Between 1648-1649, Wendat settlements with a Jesuit presence, such as the towns of St. Joseph under Father Antoine Daniel, the villages of St. Ignace and St. Louis, as well as the French fort of Ste. Marie, were subject to repeated attacks by the Haudenosaunee. The Haudenosaunee killed indiscriminately, laying a final blow on the already fragile Wendat population. Those who were not killed dispersed: women and children were often adopted into new societies and cultures, for example. By the end of 1649, however, the Wendat as a recognizable people, with political, cultural, religious, or even a geographical identity ceased to exist. Jesuits were among those captured, tortured, and killed in these attacks; from the missionary perspective, individuals such as Jean de Brébeuf died as martyrs.

==Aftermath==

"Weakened, divided, and demoralized, the Wendat nations collapsed as a result of the Haudenosaunee hammer blows of 1649." While the Haudenosaunee had failed to take the French fort, Ste. Marie, they had overall been victorious. Factionalized politically, socially, culturally, and religiously, the Wendat took a final blow to their cohesiveness through these violent attacks.
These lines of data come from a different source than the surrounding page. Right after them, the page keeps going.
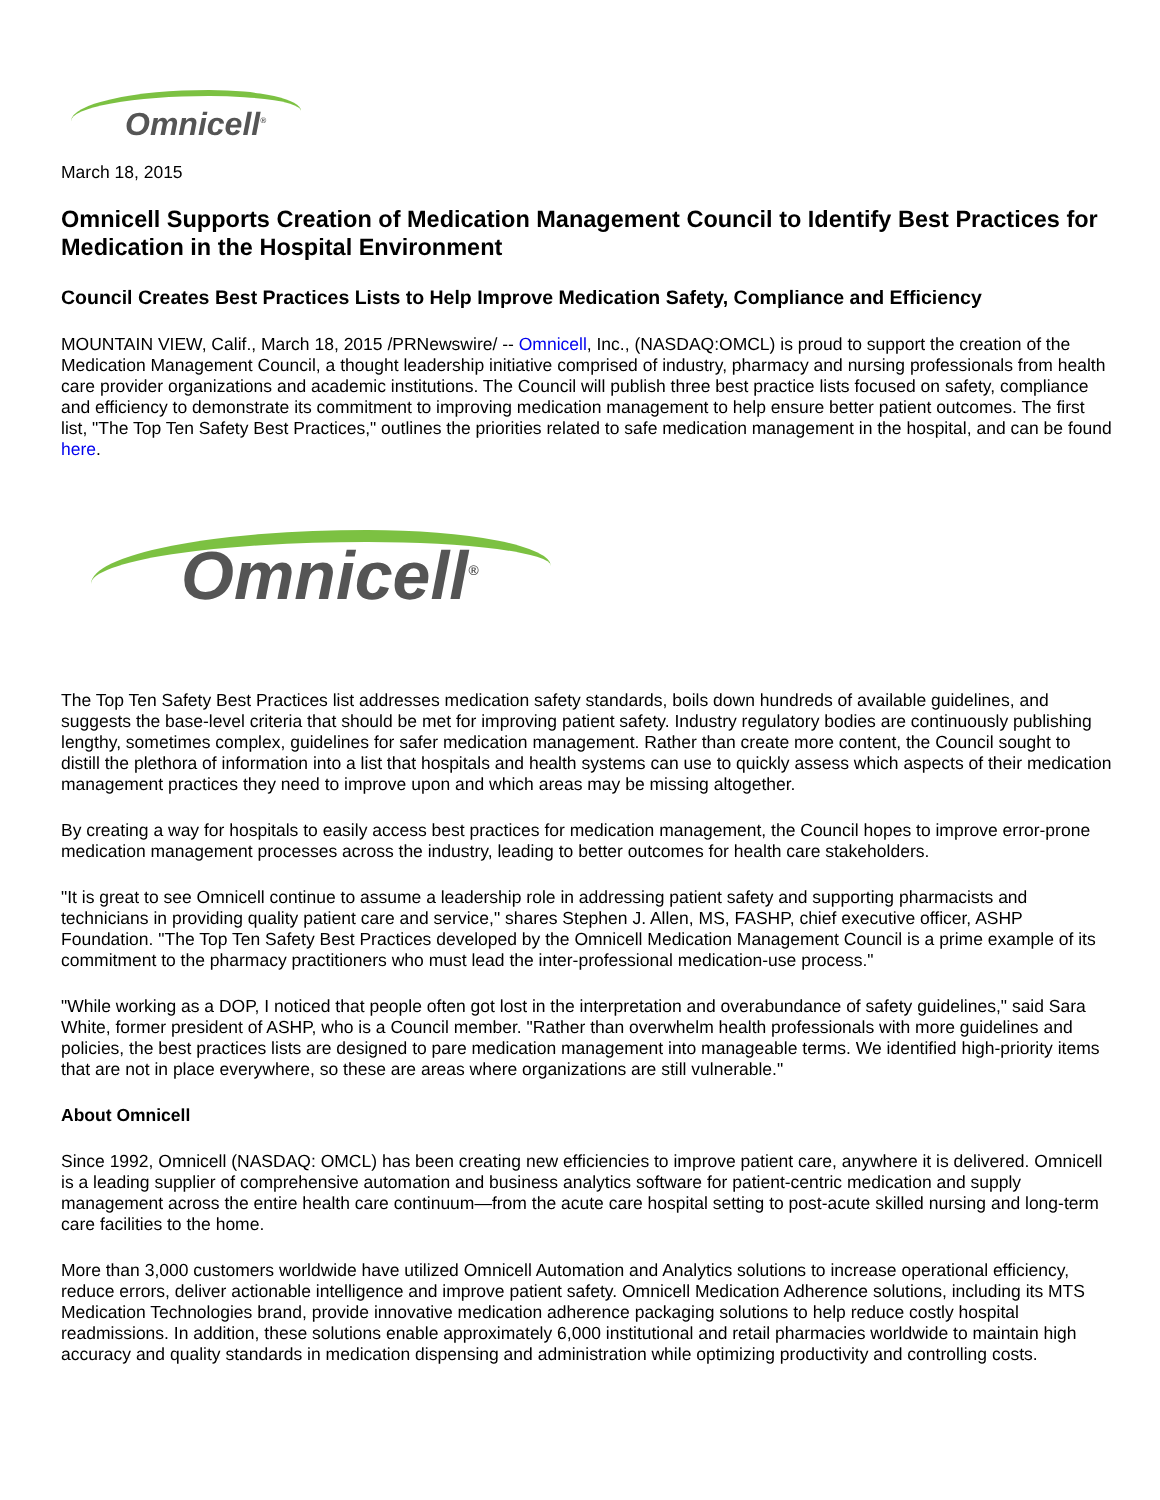Omnicell<sup>®</sup>
March 18, 2015
Omnicell Supports Creation of Medication Management Council to Identify Best Practices for Medication in the Hospital Environment
Council Creates Best Practices Lists to Help Improve Medication Safety, Compliance and Efficiency
MOUNTAIN VIEW, Calif., March 18, 2015 /PRNewswire/ -- Omnicell, Inc., (NASDAQ:OMCL) is proud to support the creation of the Medication Management Council, a thought leadership initiative comprised of industry, pharmacy and nursing professionals from health care provider organizations and academic institutions. The Council will publish three best practice lists focused on safety, compliance and efficiency to demonstrate its commitment to improving medication management to help ensure better patient outcomes. The first list, "The Top Ten Safety Best Practices," outlines the priorities related to safe medication management in the hospital, and can be found here.
Omnicell<sup>®</sup>
The Top Ten Safety Best Practices list addresses medication safety standards, boils down hundreds of available guidelines, and suggests the base-level criteria that should be met for improving patient safety. Industry regulatory bodies are continuously publishing lengthy, sometimes complex, guidelines for safer medication management. Rather than create more content, the Council sought to distill the plethora of information into a list that hospitals and health systems can use to quickly assess which aspects of their medication management practices they need to improve upon and which areas may be missing altogether.
By creating a way for hospitals to easily access best practices for medication management, the Council hopes to improve error-prone medication management processes across the industry, leading to better outcomes for health care stakeholders.
"It is great to see Omnicell continue to assume a leadership role in addressing patient safety and supporting pharmacists and technicians in providing quality patient care and service," shares Stephen J. Allen, MS, FASHP, chief executive officer, ASHP Foundation. "The Top Ten Safety Best Practices developed by the Omnicell Medication Management Council is a prime example of its commitment to the pharmacy practitioners who must lead the inter-professional medication-use process."
"While working as a DOP, I noticed that people often got lost in the interpretation and overabundance of safety guidelines," said Sara White, former president of ASHP, who is a Council member. "Rather than overwhelm health professionals with more guidelines and policies, the best practices lists are designed to pare medication management into manageable terms. We identified high-priority items that are not in place everywhere, so these are areas where organizations are still vulnerable."
About Omnicell
Since 1992, Omnicell (NASDAQ: OMCL) has been creating new efficiencies to improve patient care, anywhere it is delivered. Omnicell is a leading supplier of comprehensive automation and business analytics software for patient-centric medication and supply management across the entire health care continuum—from the acute care hospital setting to post-acute skilled nursing and long-term care facilities to the home.
More than 3,000 customers worldwide have utilized Omnicell Automation and Analytics solutions to increase operational efficiency, reduce errors, deliver actionable intelligence and improve patient safety. Omnicell Medication Adherence solutions, including its MTS Medication Technologies brand, provide innovative medication adherence packaging solutions to help reduce costly hospital readmissions. In addition, these solutions enable approximately 6,000 institutional and retail pharmacies worldwide to maintain high accuracy and quality standards in medication dispensing and administration while optimizing productivity and controlling costs.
Terrified at the prospect of further attacks, the survivors began to flee. By the end of March, fifteen Wendat towns had been abandoned. Many Wendat were absorbed by the Haudenosaunee, while others were incorporated into neighboring tribes. One party of Wendat people had escaped to Île St. Joseph but with their food supplies destroyed, they soon faced starvation; those who left the island in search of game, risked encountering Haudenosaunee raiders who hunted down the hunters "with a ferocity that stunned Jesuit observers." A small group of Catholic Wendat followed the Jesuits back to Québec City, where they became the modern Wendat Nation.